==== DATA TO EXAMINE

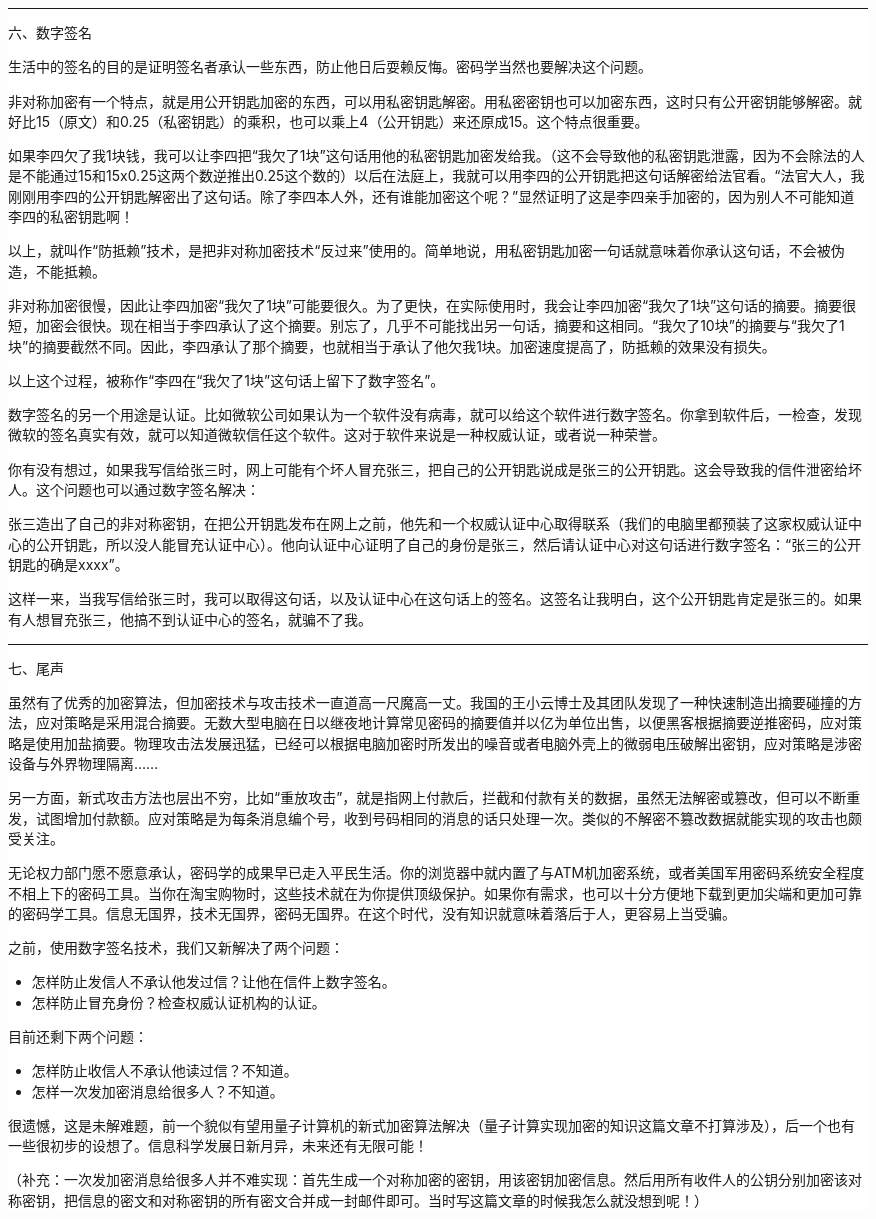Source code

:* * *

六、数字签名

生活中的签名的目的是证明签名者承认一些东西，防止他日后耍赖反悔。密码学当然也要解决这个问题。

非对称加密有一个特点，就是用公开钥匙加密的东西，可以用私密钥匙解密。用私密密钥也可以加密东西，这时只有公开密钥能够解密。就好比15（原文）和0.25（私密钥匙）的乘积，也可以乘上4（公开钥匙）来还原成15。这个特点很重要。

如果李四欠了我1块钱，我可以让李四把“我欠了1块”这句话用他的私密钥匙加密发给我。（这不会导致他的私密钥匙泄露，因为不会除法的人是不能通过15和15x0.25这两个数逆推出0.25这个数的）以后在法庭上，我就可以用李四的公开钥匙把这句话解密给法官看。“法官大人，我刚刚用李四的公开钥匙解密出了这句话。除了李四本人外，还有谁能加密这个呢？”显然证明了这是李四亲手加密的，因为别人不可能知道李四的私密钥匙啊！

以上，就叫作“防抵赖”技术，是把非对称加密技术“反过来”使用的。简单地说，用私密钥匙加密一句话就意味着你承认这句话，不会被伪造，不能抵赖。

非对称加密很慢，因此让李四加密“我欠了1块”可能要很久。为了更快，在实际使用时，我会让李四加密“我欠了1块”这句话的摘要。摘要很短，加密会很快。现在相当于李四承认了这个摘要。别忘了，几乎不可能找出另一句话，摘要和这相同。“我欠了10块”的摘要与“我欠了1块”的摘要截然不同。因此，李四承认了那个摘要，也就相当于承认了他欠我1块。加密速度提高了，防抵赖的效果没有损失。

以上这个过程，被称作“李四在“我欠了1块”这句话上留下了数字签名”。

数字签名的另一个用途是认证。比如微软公司如果认为一个软件没有病毒，就可以给这个软件进行数字签名。你拿到软件后，一检查，发现微软的签名真实有效，就可以知道微软信任这个软件。这对于软件来说是一种权威认证，或者说一种荣誉。

你有没有想过，如果我写信给张三时，网上可能有个坏人冒充张三，把自己的公开钥匙说成是张三的公开钥匙。这会导致我的信件泄密给坏人。这个问题也可以通过数字签名解决：

张三造出了自己的非对称密钥，在把公开钥匙发布在网上之前，他先和一个权威认证中心取得联系（我们的电脑里都预装了这家权威认证中心的公开钥匙，所以没人能冒充认证中心）。他向认证中心证明了自己的身份是张三，然后请认证中心对这句话进行数字签名：“张三的公开钥匙的确是xxxx”。

这样一来，当我写信给张三时，我可以取得这句话，以及认证中心在这句话上的签名。这签名让我明白，这个公开钥匙肯定是张三的。如果有人想冒充张三，他搞不到认证中心的签名，就骗不了我。

* * *

七、尾声

虽然有了优秀的加密算法，但加密技术与攻击技术一直道高一尺魔高一丈。我国的王小云博士及其团队发现了一种快速制造出摘要碰撞的方法，应对策略是采用混合摘要。无数大型电脑在日以继夜地计算常见密码的摘要值并以亿为单位出售，以便黑客根据摘要逆推密码，应对策略是使用加盐摘要。物理攻击法发展迅猛，已经可以根据电脑加密时所发出的噪音或者电脑外壳上的微弱电压破解出密钥，应对策略是涉密设备与外界物理隔离……

另一方面，新式攻击方法也层出不穷，比如“重放攻击”，就是指网上付款后，拦截和付款有关的数据，虽然无法解密或篡改，但可以不断重发，试图增加付款额。应对策略是为每条消息编个号，收到号码相同的消息的话只处理一次。类似的不解密不篡改数据就能实现的攻击也颇受关注。

无论权力部门愿不愿意承认，密码学的成果早已走入平民生活。你的浏览器中就内置了与ATM机加密系统，或者美国军用密码系统安全程度不相上下的密码工具。当你在淘宝购物时，这些技术就在为你提供顶级保护。如果你有需求，也可以十分方便地下载到更加尖端和更加可靠的密码学工具。信息无国界，技术无国界，密码无国界。在这个时代，没有知识就意味着落后于人，更容易上当受骗。

之前，使用数字签名技术，我们又新解决了两个问题：

*   怎样防止发信人不承认他发过信？让他在信件上数字签名。
*   怎样防止冒充身份？检查权威认证机构的认证。

目前还剩下两个问题：

*   怎样防止收信人不承认他读过信？不知道。
*   怎样一次发加密消息给很多人？不知道。

很遗憾，这是未解难题，前一个貌似有望用量子计算机的新式加密算法解决（量子计算实现加密的知识这篇文章不打算涉及），后一个也有一些很初步的设想了。信息科学发展日新月异，未来还有无限可能！

（补充：一次发加密消息给很多人并不难实现：首先生成一个对称加密的密钥，用该密钥加密信息。然后用所有收件人的公钥分别加密该对称密钥，把信息的密文和对称密钥的所有密文合并成一封邮件即可。当时写这篇文章的时候我怎么就没想到呢！）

========

_REQUIRED ACTION_.
Retype the data above exactly; pictures are not part of the copy.

_EXERCISE RESULT_.
Source code

:* * *

六、数字签名

生活中的签名的目的是证明签名者承认一些东西，防止他日后耍赖反悔。密码学当然也要解决这个问题。

非对称加密有一个特点，就是用公开钥匙加密的东西，可以用私密钥匙解密。用私密密钥也可以加密东西，这时只有公开密钥能够解密。就好比15（原文）和0.25（私密钥匙）的乘积，也可以乘上4（公开钥匙）来还原成15。这个特点很重要。

如果李四欠了我1块钱，我可以让李四把“我欠了1块”这句话用他的私密钥匙加密发给我。（这不会导致他的私密钥匙泄露，因为不会除法的人是不能通过15和15x0.25这两个数逆推出0.25这个数的）以后在法庭上，我就可以用李四的公开钥匙把这句话解密给法官看。“法官大人，我刚刚用李四的公开钥匙解密出了这句话。除了李四本人外，还有谁能加密这个呢？”显然证明了这是李四亲手加密的，因为别人不可能知道李四的私密钥匙啊！

以上，就叫作“防抵赖”技术，是把非对称加密技术“反过来”使用的。简单地说，用私密钥匙加密一句话就意味着你承认这句话，不会被伪造，不能抵赖。

非对称加密很慢，因此让李四加密“我欠了1块”可能要很久。为了更快，在实际使用时，我会让李四加密“我欠了1块”这句话的摘要。摘要很短，加密会很快。现在相当于李四承认了这个摘要。别忘了，几乎不可能找出另一句话，摘要和这相同。“我欠了10块”的摘要与“我欠了1块”的摘要截然不同。因此，李四承认了那个摘要，也就相当于承认了他欠我1块。加密速度提高了，防抵赖的效果没有损失。

以上这个过程，被称作“李四在“我欠了1块”这句话上留下了数字签名”。

数字签名的另一个用途是认证。比如微软公司如果认为一个软件没有病毒，就可以给这个软件进行数字签名。你拿到软件后，一检查，发现微软的签名真实有效，就可以知道微软信任这个软件。这对于软件来说是一种权威认证，或者说一种荣誉。

你有没有想过，如果我写信给张三时，网上可能有个坏人冒充张三，把自己的公开钥匙说成是张三的公开钥匙。这会导致我的信件泄密给坏人。这个问题也可以通过数字签名解决：

张三造出了自己的非对称密钥，在把公开钥匙发布在网上之前，他先和一个权威认证中心取得联系（我们的电脑里都预装了这家权威认证中心的公开钥匙，所以没人能冒充认证中心）。他向认证中心证明了自己的身份是张三，然后请认证中心对这句话进行数字签名：“张三的公开钥匙的确是xxxx”。

这样一来，当我写信给张三时，我可以取得这句话，以及认证中心在这句话上的签名。这签名让我明白，这个公开钥匙肯定是张三的。如果有人想冒充张三，他搞不到认证中心的签名，就骗不了我。

* * *

七、尾声

虽然有了优秀的加密算法，但加密技术与攻击技术一直道高一尺魔高一丈。我国的王小云博士及其团队发现了一种快速制造出摘要碰撞的方法，应对策略是采用混合摘要。无数大型电脑在日以继夜地计算常见密码的摘要值并以亿为单位出售，以便黑客根据摘要逆推密码，应对策略是使用加盐摘要。物理攻击法发展迅猛，已经可以根据电脑加密时所发出的噪音或者电脑外壳上的微弱电压破解出密钥，应对策略是涉密设备与外界物理隔离……

另一方面，新式攻击方法也层出不穷，比如“重放攻击”，就是指网上付款后，拦截和付款有关的数据，虽然无法解密或篡改，但可以不断重发，试图增加付款额。应对策略是为每条消息编个号，收到号码相同的消息的话只处理一次。类似的不解密不篡改数据就能实现的攻击也颇受关注。

无论权力部门愿不愿意承认，密码学的成果早已走入平民生活。你的浏览器中就内置了与ATM机加密系统，或者美国军用密码系统安全程度不相上下的密码工具。当你在淘宝购物时，这些技术就在为你提供顶级保护。如果你有需求，也可以十分方便地下载到更加尖端和更加可靠的密码学工具。信息无国界，技术无国界，密码无国界。在这个时代，没有知识就意味着落后于人，更容易上当受骗。

之前，使用数字签名技术，我们又新解决了两个问题：

*   怎样防止发信人不承认他发过信？让他在信件上数字签名。
*   怎样防止冒充身份？检查权威认证机构的认证。

目前还剩下两个问题：

*   怎样防止收信人不承认他读过信？不知道。
*   怎样一次发加密消息给很多人？不知道。

很遗憾，这是未解难题，前一个貌似有望用量子计算机的新式加密算法解决（量子计算实现加密的知识这篇文章不打算涉及），后一个也有一些很初步的设想了。信息科学发展日新月异，未来还有无限可能！

（补充：一次发加密消息给很多人并不难实现：首先生成一个对称加密的密钥，用该密钥加密信息。然后用所有收件人的公钥分别加密该对称密钥，把信息的密文和对称密钥的所有密文合并成一封邮件即可。当时写这篇文章的时候我怎么就没想到呢！）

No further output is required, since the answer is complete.